* _Exercise details_:
Reproduce every line of text in the material below without any changes, and leave the pictures out of your answer.

- - - -

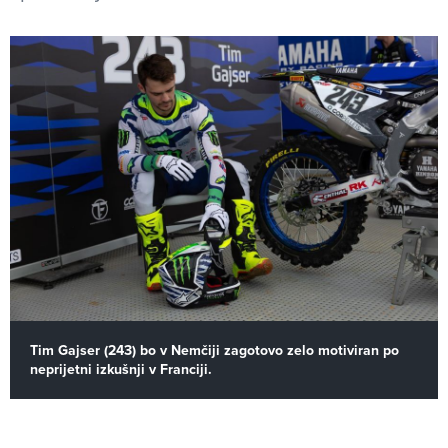
Tim Gajser (243) bo v Nemčiji zagotovo zelo motiviran po
neprijetni izkušnji v Franciji.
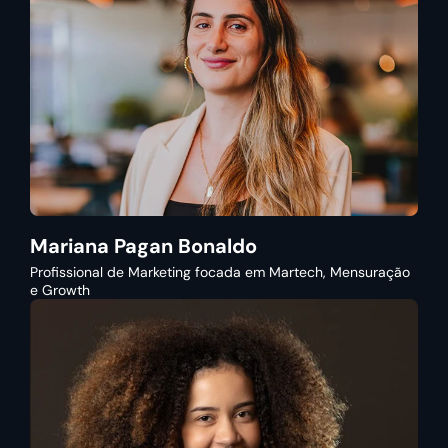
Mariana Pagan Bonaldo
Profissional de Marketing focada em Martech, Mensuração
e Growth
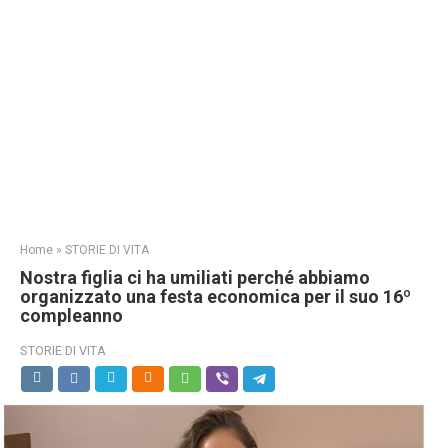
Home
»
STORIE DI VITA
Nostra figlia ci ha umiliati perché abbiamo
organizzato una festa economica per il suo 16º
compleanno
STORIE DI VITA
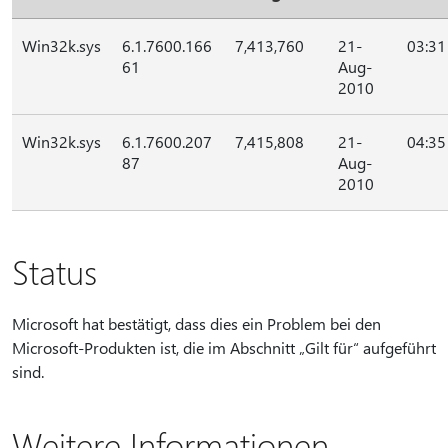
Win32k.sys
6.1.7600.166
7,413,760
21-
03:31
61
Aug-
2010
Win32k.sys
6.1.7600.207
7,415,808
21-
04:35
87
Aug-
2010
Status
Microsoft hat bestätigt, dass dies ein Problem bei den
Microsoft-Produkten ist, die im Abschnitt „Gilt für“ aufgeführt
sind.
Weitere Informationen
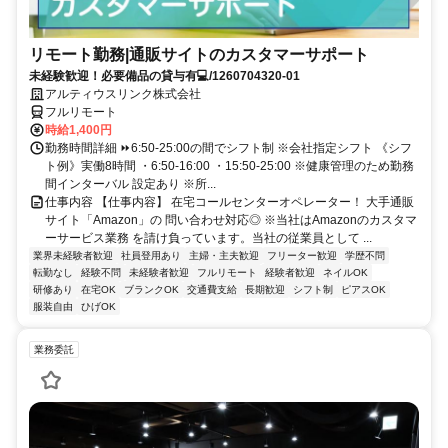
リモート勤務|通販サイトのカスタマーサポート
未経験歓迎！必要備品の貸与有💻/1260704320-01
アルティウスリンク株式会社
フルリモート
時給1,400円
勤務時間詳細 ⏩6:50-25:00の間でシフト制 ※会社指定シフト 《シフ
ト例》実働8時間 ・6:50-16:00 ・15:50-25:00 ※健康管理のため勤務
間インターバル 設定あり ※所...
仕事内容 【仕事内容】 在宅コールセンターオペレーター！ 大手通販
サイト「Amazon」の 問い合わせ対応◎ ※当社はAmazonのカスタマ
ーサービス業務 を請け負っています。当社の従業員として ...
業界未経験者歓迎
社員登用あり
主婦・主夫歓迎
フリーター歓迎
学歴不問
転勤なし
経験不問
未経験者歓迎
フルリモート
経験者歓迎
ネイルOK
研修あり
在宅OK
ブランクOK
交通費支給
長期歓迎
シフト制
ピアスOK
服装自由
ひげOK
業務委託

- - - -

* _Worked solution_:
Tim Gajser (243) bo v Nemčiji zagotovo zelo motiviran po
neprijetni izkušnji v Franciji.
Mariana Pagan Bonaldo
Profissional de Marketing focada em Martech, Mensuração
e Growth
Home
»
STORIE DI VITA
Nostra figlia ci ha umiliati perché abbiamo
organizzato una festa economica per il suo 16º
compleanno
STORIE DI VITA
Win32k.sys
6.1.7600.166
7,413,760
21-
03:31
61
Aug-
2010
Win32k.sys
6.1.7600.207
7,415,808
21-
04:35
87
Aug-
2010
Status
Microsoft hat bestätigt, dass dies ein Problem bei den
Microsoft-Produkten ist, die im Abschnitt „Gilt für“ aufgeführt
sind.
Weitere Informationen
リモート勤務|通販サイトのカスタマーサポート
未経験歓迎！必要備品の貸与有💻/1260704320-01
アルティウスリンク株式会社
フルリモート
時給1,400円
勤務時間詳細 ⏩6:50-25:00の間でシフト制 ※会社指定シフト 《シフ
ト例》実働8時間 ・6:50-16:00 ・15:50-25:00 ※健康管理のため勤務
間インターバル 設定あり ※所...
仕事内容 【仕事内容】 在宅コールセンターオペレーター！ 大手通販
サイト「Amazon」の 問い合わせ対応◎ ※当社はAmazonのカスタマ
ーサービス業務 を請け負っています。当社の従業員として ...
業界未経験者歓迎
社員登用あり
主婦・主夫歓迎
フリーター歓迎
学歴不問
転勤なし
経験不問
未経験者歓迎
フルリモート
経験者歓迎
ネイルOK
研修あり
在宅OK
ブランクOK
交通費支給
長期歓迎
シフト制
ピアスOK
服装自由
ひげOK
業務委託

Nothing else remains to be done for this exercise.